ニュース
[CEDEC 2019]「ギフトが当たると勝手に動くVTuberアバター」セッションレポート。2人のVTuberが握手し・肩をつかみ・抱き寄せる。物理エンジンを利用した演技サポートシステムを体験
そんな中「自分のアバターが,ほかのアバターやオブジェクトに接触しても,物体を貫通してそこから先に進むことのない技術」がTwitterで発表され,CEDEC 2019ではインタラクティブセッションとして公開された。
簡単に説明すると,ほかのアバターに対し“触れた”状態がよりリアルに表現されるだけでなく,“押す”ことで,ほかのアバターの姿勢に影響を与えることもできる,というもので,いままでありそうでなかった技術となっている。
同システムを体験するとともに,開発者にいろいろとお話を伺う機会を得たので,レポートしていこう。
■「VR空間での演技」の表現力が飛躍的に向上
この技術が実際にどのような効果を発揮するかについては,実際に動画を見てもらうのが早いだろう。
物や人が当たるとアバタが勝手に動いて貫通しない研究をしています(物理エンジン使用)
— すずかけの民 (@suzukake0) September 2, 2019
CEDECで一人バージョンの展示をします!
題名「演技サポート!ギフトが当たると勝手に動くVTuberアバター」#VRoid #CEDEC pic.twitter.com/3gQVLGKjng
動画を見てわかるように,オブジェクトを通過しない&影響を与えるといった動作が,2人のアバターの表現に大きな違いをもたらしている。また,現在の環境では,同一空間に4人まで存在することができるそうなので,さらなる複雑な表現も可能になりそうだ。
以下,会場で実際に演じてもらった写真をご覧いただきたい。
肩を掴む |
頭を撫でる |
頭を撫でる。右の人物がこちらを向いているのは,アイドルモーションとの兼ね合いもある |
相手のあごに指をあて,そのまま顔をクイっと上に向けさせることも可能 |
この技術にはUnityが用いられているそうだが,使用した物理エンジンは東京工業大学長谷川研究所で開発された独自のものとのこと。
ぱっと見ると処理負荷が高そうにも思えるが,展示に用いられているPCは,Core i7の第7世代CPUで,グラフィックス関係はOculus Riftの最低要求水準とのこと。写真では,ディスプレイの裏に少し見えている小型PCで十分に駆動させることができる。
現状で実装されている動作としては“押す”以外にも“掴む”ことが可能だ。しかしそうなると気になるのは,動作がコンフリクトする場合だろう。

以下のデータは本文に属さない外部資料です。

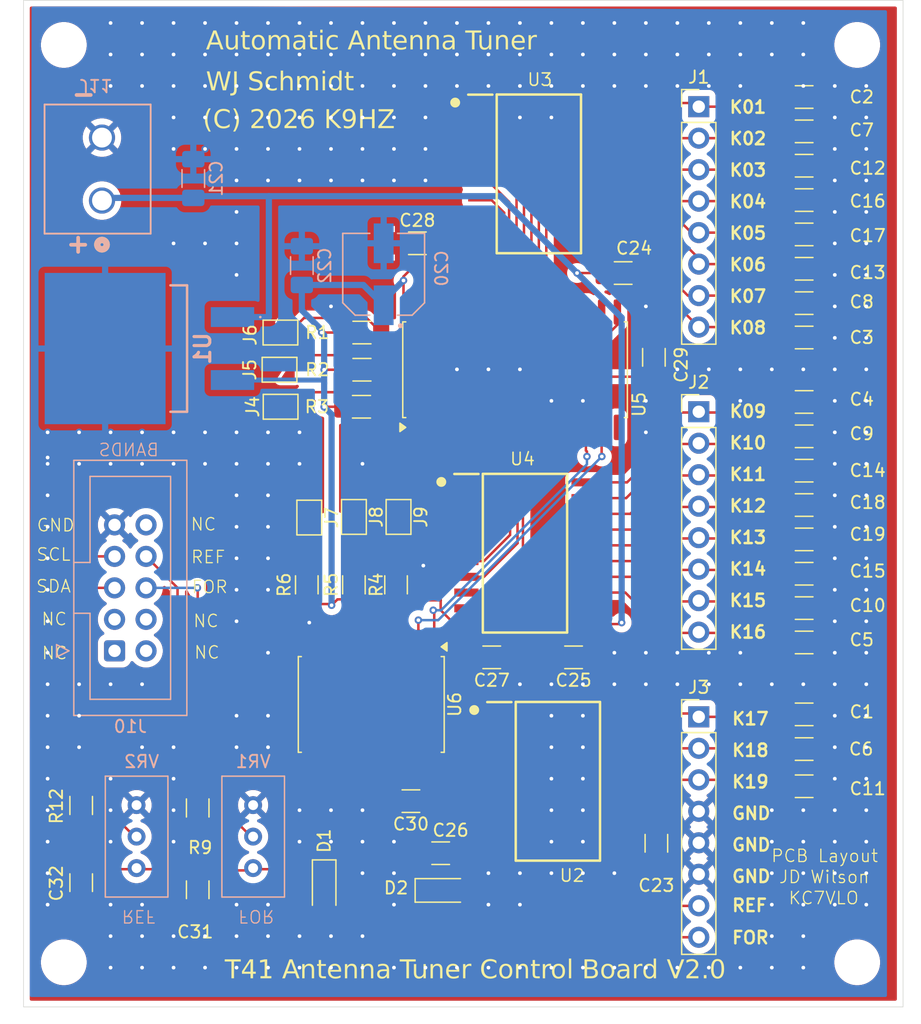
<source format=kicad_pcb>
(kicad_pcb
	(version 20241229)
	(generator "pcbnew")
	(generator_version "9.0")
	(general
		(thickness 1.6)
		(legacy_teardrops no)
	)
	(paper "USLetter")
	(title_block
		(title "K9HZ 100W AUTO TUNER CONTROL BOARD")
		(date "2026-01-19")
		(rev "1.0")
		(company "COPYRIGHT 2025 WJ Schmidt")
		(comment 1 "Designed by WJ Schmidt - K9HZ")
		(comment 2 "Kicad Schematic Capture and PCB Optimization JWilson - KC7VLO")
	)
	(layers
		(0 "F.Cu" signal)
		(2 "B.Cu" signal)
		(9 "F.Adhes" user "F.Adhesive")
		(11 "B.Adhes" user "B.Adhesive")
		(13 "F.Paste" user)
		(15 "B.Paste" user)
		(5 "F.SilkS" user "F.Silkscreen")
		(7 "B.SilkS" user "B.Silkscreen")
		(1 "F.Mask" user)
		(3 "B.Mask" user)
		(17 "Dwgs.User" user "User.Drawings")
		(19 "Cmts.User" user "User.Comments")
		(21 "Eco1.User" user "User.Eco1")
		(23 "Eco2.User" user "User.Eco2")
		(25 "Edge.Cuts" user)
		(27 "Margin" user)
		(31 "F.CrtYd" user "F.Courtyard")
		(29 "B.CrtYd" user "B.Courtyard")
		(35 "F.Fab" user)
		(33 "B.Fab" user)
		(39 "User.1" user)
		(41 "User.2" user)
		(43 "User.3" user)
		(45 "User.4" user)
	)
	(setup
		(pad_to_mask_clearance 0)
		(allow_soldermask_bridges_in_footprints no)
		(tenting front back)
		(pcbplotparams
			(layerselection 0x00000000_00000000_55555555_5755f5ff)
			(plot_on_all_layers_selection 0x00000000_00000000_00000000_00000000)
			(disableapertmacros no)
			(usegerberextensions no)
			(usegerberattributes yes)
			(usegerberadvancedattributes yes)
			(creategerberjobfile yes)
			(dashed_line_dash_ratio 12.000000)
			(dashed_line_gap_ratio 3.000000)
			(svgprecision 4)
			(plotframeref no)
			(mode 1)
			(useauxorigin no)
			(hpglpennumber 1)
			(hpglpenspeed 20)
			(hpglpendiameter 15.000000)
			(pdf_front_fp_property_popups yes)
			(pdf_back_fp_property_popups yes)
			(pdf_metadata yes)
			(pdf_single_document no)
			(dxfpolygonmode yes)
			(dxfimperialunits yes)
			(dxfusepcbnewfont yes)
			(psnegative no)
			(psa4output no)
			(plot_black_and_white yes)
			(sketchpadsonfab no)
			(plotpadnumbers no)
			(hidednponfab no)
			(sketchdnponfab yes)
			(crossoutdnponfab yes)
			(subtractmaskfromsilk no)
			(outputformat 1)
			(mirror no)
			(drillshape 0)
			(scaleselection 1)
			(outputdirectory "")
		)
	)
	(net 0 "")
	(net 1 "GND")
	(net 2 "Net-(J3-P1)")
	(net 3 "Net-(J1-P1)")
	(net 4 "Net-(J1-P8)")
	(net 5 "Net-(J2-P1)")
	(net 6 "Net-(J2-P8)")
	(net 7 "Net-(J3-P2)")
	(net 8 "Net-(J1-P2)")
	(net 9 "Net-(J1-P7)")
	(net 10 "Net-(J2-P2)")
	(net 11 "Net-(J2-P7)")
	(net 12 "Net-(J3-P3)")
	(net 13 "Net-(J1-P3)")
	(net 14 "Net-(J1-P6)")
	(net 15 "Net-(J2-P3)")
	(net 16 "Net-(J2-P6)")
	(net 17 "Net-(J1-P4)")
	(net 18 "Net-(J1-P5)")
	(net 19 "Net-(J2-P4)")
	(net 20 "Net-(J2-P5)")
	(net 21 "+5V")
	(net 22 "+12V")
	(net 23 "Net-(D1-(C))")
	(net 24 "Net-(D2-(C))")
	(net 25 "Net-(D1-(A))")
	(net 26 "Net-(D2-(A))")
	(net 27 "Net-(J10-Pin_8)")
	(net 28 "Net-(J10-Pin_6)")
	(net 29 "Net-(J10-Pin_5)")
	(net 30 "Net-(J10-Pin_7)")
	(net 31 "Net-(J5-B)")
	(net 32 "Net-(J6-B)")
	(net 33 "Net-(J7-B)")
	(net 34 "Net-(J8-B)")
	(net 35 "Net-(J9-B)")
	(net 36 "Net-(R9-Pad2)")
	(net 37 "Net-(R12-Pad2)")
	(net 38 "Net-(U2-IN7)")
	(net 39 "Net-(U2-IN6)")
	(net 40 "unconnected-(U2-OUT4-Pad17)")
	(net 41 "unconnected-(U2-OUT5-Pad16)")
	(net 42 "Net-(U2-IN4)")
	(net 43 "Net-(U2-IN1)")
	(net 44 "Net-(U2-IN5)")
	(net 45 "unconnected-(U2-OUT8-Pad13)")
	(net 46 "Net-(U2-IN2)")
	(net 47 "unconnected-(U2-OUT7-Pad14)")
	(net 48 "unconnected-(U2-OUT6-Pad15)")
	(net 49 "Net-(U2-IN3)")
	(net 50 "Net-(U2-IN8)")
	(net 51 "Net-(U3-IN6)")
	(net 52 "Net-(U3-IN7)")
	(net 53 "Net-(U3-IN5)")
	(net 54 "Net-(U3-IN3)")
	(net 55 "Net-(U3-IN8)")
	(net 56 "Net-(U3-IN1)")
	(net 57 "Net-(U3-IN2)")
	(net 58 "Net-(U3-IN4)")
	(net 59 "Net-(U4-IN1)")
	(net 60 "Net-(U4-IN8)")
	(net 61 "Net-(U4-IN5)")
	(net 62 "Net-(U4-IN7)")
	(net 63 "Net-(U4-IN4)")
	(net 64 "Net-(U4-IN2)")
	(net 65 "Net-(U4-IN6)")
	(net 66 "Net-(U4-IN3)")
	(net 67 "unconnected-(U5-INTB-Pad19)")
	(net 68 "unconnected-(U5-NC@1-Pad11)")
	(net 69 "unconnected-(U5-INTA-Pad20)")
	(net 70 "unconnected-(U5-NC@2-Pad14)")
	(net 71 "unconnected-(U6-N{slash}C-Pad7)")
	(net 72 "unconnected-(U6-INT-Pad8)")
	(net 73 "Net-(J4-B)")
	(net 74 "unconnected-(U2-FAULT-Pad9)")
	(net 75 "unconnected-(U4-FAULT-Pad9)")
	(net 76 "unconnected-(U3-FAULT-Pad9)")
	(footprint "UDN2987LW:SOIC127P1030X265-20N" (layer "F.Cu") (at 147.843 117.05))
	(footprint "Capacitor_SMD:C_1206_3216Metric_Pad1.33x1.80mm_HandSolder" (layer "F.Cu") (at 167.708 75.707143))
	(footprint "Capacitor_SMD:C_1206_3216Metric_Pad1.33x1.80mm_HandSolder" (layer "F.Cu") (at 167.708 91.992857))
	(footprint "Jumper:SolderJumper-2_P1.3mm_Open_TrianglePad1.0x1.5mm" (layer "F.Cu") (at 125.388 83.85))
	(footprint "Capacitor_SMD:C_1206_3216Metric_Pad1.33x1.80mm_HandSolder" (layer "F.Cu") (at 167.708 94.764286))
	(footprint "Jumper:SolderJumper-2_P1.3mm_Open_TrianglePad1.0x1.5mm" (layer "F.Cu") (at 131.388 95.725 -90))
	(footprint "UDN2987LW:SOIC127P1030X265-20N" (layer "F.Cu") (at 145.188 98.65))
	(footprint "Capacitor_SMD:C_1206_3216Metric_Pad1.33x1.80mm_HandSolder" (layer "F.Cu") (at 167.708 89.221429))
	(footprint "Capacitor_SMD:C_1206_3216Metric_Pad1.33x1.80mm_HandSolder" (layer "F.Cu") (at 167.708 114.45))
	(footprint "MountingHole:MountingHole_3.2mm_M3" (layer "F.Cu") (at 107.988 131.65))
	(footprint "Capacitor_SMD:C_1206_3216Metric_Pad1.33x1.80mm_HandSolder" (layer "F.Cu") (at 155.788 122.05 90))
	(footprint "Connector_PinHeader_2.54mm:PinHeader_1x08_P2.54mm_Vertical" (layer "F.Cu") (at 159.208 111.85))
	(footprint "Connector_PinHeader_2.54mm:PinHeader_1x08_P2.54mm_Vertical" (layer "F.Cu") (at 159.208 62.63))
	(footprint "Capacitor_SMD:C_1206_3216Metric_Pad1.33x1.80mm_HandSolder" (layer "F.Cu") (at 167.708 111.65))
	(footprint "Capacitor_SMD:C_1206_3216Metric_Pad1.33x1.80mm_HandSolder" (layer "F.Cu") (at 167.708 70.164286))
	(footprint "Capacitor_SMD:C_1206_3216Metric_Pad1.33x1.80mm_HandSolder" (layer "F.Cu") (at 136.508 73.65))
	(footprint "Capacitor_SMD:C_1206_3216Metric_Pad1.33x1.80mm_HandSolder" (layer "F.Cu") (at 167.708 105.85))
	(footprint "Jumper:SolderJumper-2_P1.3mm_Open_TrianglePad1.0x1.5mm" (layer "F.Cu") (at 134.988 95.725 -90))
	(footprint "Capacitor_SMD:C_1206_3216Metric_Pad1.33x1.80mm_HandSolder" (layer "F.Cu") (at 167.708 81.25))
	(footprint "Capacitor_SMD:C_1206_3216Metric_Pad1.33x1.80mm_HandSolder" (layer "F.Cu") (at 167.708 97.535714))
	(footprint "MountingHole:MountingHole_3.2mm_M3" (layer "F.Cu") (at 171.988 131.65))
	(footprint "Jumper:SolderJumper-2_P1.3mm_Open_TrianglePad1.0x1.5mm" (layer "F.Cu") (at 125.475 86.838))
	(footprint "Package_SO:SOIC-18W_7.5x11.6mm_P1.27mm" (layer "F.Cu") (at 132.788 110.85 -90))
	(footprint "Capacitor_SMD:C_1206_3216Metric_Pad1.33x1.80mm_HandSolder" (layer "F.Cu") (at 167.708 64.621429))
	(footprint "Capacitor_SMD:C_1206_3216Metric_Pad1.33x1.80mm_HandSolder" (layer "F.Cu") (at 167.708 78.478571))
	(footprint "Package_SO:SOIC-28W_7.5x17.9mm_P1.27mm" (layer "F.Cu") (at 144.388 83.85 90))
	(footprint "Capacitor_SMD:C_1206_3216Metric_Pad1.33x1.80mm_HandSolder" (layer "F.Cu") (at 155.588 82.85 90))
	(footprint "Resistor_SMD:R_1206_3216Metric_Pad1.30x1.75mm_HandSolder" (layer "F.Cu") (at 127.588 101.2 90))
	(footprint "Resistor_SMD:R_1206_3216Metric_Pad1.30x1.75mm_HandSolder" (layer "F.Cu") (at 132 86.838))
	(footprint "MountingHole:MountingHole_3.2mm_M3" (layer "F.Cu") (at 171.988 57.65))
	(footprint "MountingHole:MountingHole_3.2mm_M3" (layer "F.Cu") (at 107.988 57.65))
	(footprint "Diode_SMD:Nexperia_CFP3_SOD-123W" (layer "F.Cu") (at 138.588 125.85))
	(footprint "Capacitor_SMD:C_1206_3216Metric_Pad1.33x1.80mm_HandSolder" (layer "F.Cu") (at 167.708 67.392857))
	(footprint "Capacitor_SMD:C_1206_3216Metric_Pad1.33x1.80mm_HandSolder" (layer "F.Cu") (at 167.708 72.935714))
	(footprint "Capacitor_SMD:C_1206_3216Metric_Pad1.33x1.80mm_HandSolder" (layer "F.Cu") (at 167.708 61.85))
	(footprint "Resistor_SMD:R_1206_3216Metric_Pad1.30x1.75mm_HandSolder" (layer "F.Cu") (at 131.388 101.2 90))
	(footprint "Capacitor_SMD:C_1206_3216Metric_Pad1.33x1.80mm_HandSolder" (layer "F.Cu") (at 118.788 125.8 -90))
	(footprint "Capacitor_SMD:C_1206_3216Metric_Pad1.33x1.80mm_HandSolder" (layer "F.Cu") (at 167.708 117.45))
	(footprint "Capacitor_SMD:C_1206_3216Metric_Pad1.33x1.80mm_HandSolder" (layer "F.Cu") (at 109.388 125.225151 -90))
	(footprint "Capacitor_SMD:C_1206_3216Metric_Pad1.33x1.80mm_HandSolder" (layer "F.Cu") (at 149.108 107.05 180))
	(footprint "Jumper:SolderJumper-2_P1.3mm_Open_TrianglePad1.0x1.5mm" (layer "F.Cu") (at 125.463 80.85))
	(footprint "Diode_SMD:Nexperia_CFP3_SOD-123W" (layer "F.Cu") (at 128.988 125.65 -90))
	(footprint "Capacitor_SMD:C_1206_3216Metric_Pad1.33x1.80mm_HandSolder" (layer "F.Cu") (at 153.108 76.05))
	(footprint "Connector_PinHeader_2.54mm:PinHeader_1x08_P2.54mm_Vertical" (layer "F.Cu") (at 159.208 87.24))
	(footprint "Capacitor_SMD:C_1206_3216Metric_Pad1.33x1.80mm_HandSolder" (layer "F.Cu") (at 167.708 100.307143))
	(footprint "Capacitor_SMD:C_1206_3216Metric_Pad1.33x1.80mm_HandSolder" (layer "F.Cu") (at 167.708 103.078571))
	(footprint "Capacitor_SMD:C_1206_3216Metric_Pad1.33x1.80mm_HandSolder" (layer "F.Cu") (at 142.508 107.05 180))
	(footprint "Capacitor_SMD:C_1206_3216Metric_Pad1.33x1.80mm_HandSolder" (layer "F.Cu") (at 167.708 86.45))
	(footprint "Resistor_SMD:R_1206_3216Metric_Pad1.30x1.75mm_HandSolder" (layer "F.Cu") (at 132.038 83.85))
	(footprint "Jumper:SolderJumper-2_P1.3mm_Open_TrianglePad1.0x1.5mm"
		(layer "F.Cu")
		(uuid "db082c88-b88c-40ff-b75c-addfb5db538a")
		(at 127.788 95.775 -90)
		(descr "SMD Solder Jumper, 1x1.5mm Triangular Pads, 0.3mm gap, open")
		(tags "solder jumper open")
		(property "Reference" "J7"
			(at 0 -1.8 90)
			(layer "F.SilkS")
			(uuid "46752ab9-9942-428d-b4e6-508e9c50c7c5")
			(effects
				(font
					(size 1 1)
					(thickness 0.15)
				)
			)
		)
		(property "Value" "A0"
			(at 0 1.9 90)
			(layer "F.Fab")
			(hide yes)
			(uuid "85eec30b-3b86-4953-b997-c4668dc2f43c")
			(effects
				(font
					(size 1 1)
					(thickness 0.15)
				)
			)
		)
		(property "Datasheet" "~"
			(at 0 0 270)
			(unlocked yes)
			(layer "F.Fab")
			(hide yes)
			(uuid "a363bbdd-f086-4227-9906-b5a9d9de598c")
			(effects
				(font
					(size 1.27 1.27)
					(thickness 0.15)
				)
			)
		)
		(property "Description" "Solder Jumper, 2-pole, open"
			(at 0 0 270)
			(unlocked yes)
			(layer "F.Fab")
			(hide yes)
			(uuid "a5fa31d5-7631-478b-b3ae-b2460f5ed02c")
			(effects
				(font
					(size 1.27 1.27)
					(thickness 0.15)
				)
			)
		)
		(property ki_fp_filters "SolderJumper*Open*")
		(path "/265edbba-19d0-448e-9f95-3f3f3829534b")
		(sheetname "/")
		(sheetfile "
... [585894 chars truncated]
</source>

例えば「左のキャラクターA」が「右のキャラクターB」の腕を掴んでいて,AがBの腕を前に引っ張ったとしよう。このとき,同時にBが自分の腕を引き寄せようとしたとすると,どのような挙動が発生するのか?
結果だが,「まずは動きが拮抗して,どちらにも動かなくなる」という。また,その後「より長くその動作をしていた側」に対して腕が動くことにもなるようだ。
現状ではキャラクターに対して「硬さ」というパラメータが設定されており,その値によって,押されたり引かれたりすることによって受ける影響の大きさが変化するとのこと。
ちなみに装着者の視野は一人称視点で,今回のデモの場合は自分の腕ともう1人のアバターが主に見えるようになっている。
またVR空間上にある「奥の壁」には,「現状を観客視点でみた様子」が表示されており,演技する人にとっては大きなサポートとなっていた。
実際にこの環境を試用させてもらったところ,慣れは必要なものの,「相手を押したり引っ張ったりできる」効果は想像以上に大きいと感じた。「ゲームの基本はインタラクティブであること」とはしばしば言われることだが,「押したら動く」という当たり前のインタラクティブ性には大きな魅力がある。
また,このシステムによって作れる芝居(映像表現)が魅力的であることは,上の写真や動画がなにより雄弁に物語っている。
ともあれ,本技術がVTuberを含むVRを用いた表現においてピンポイントで大きなインパクトをもたらすのは,ほとんど疑いがない。今後の洗練と発展に期待したい。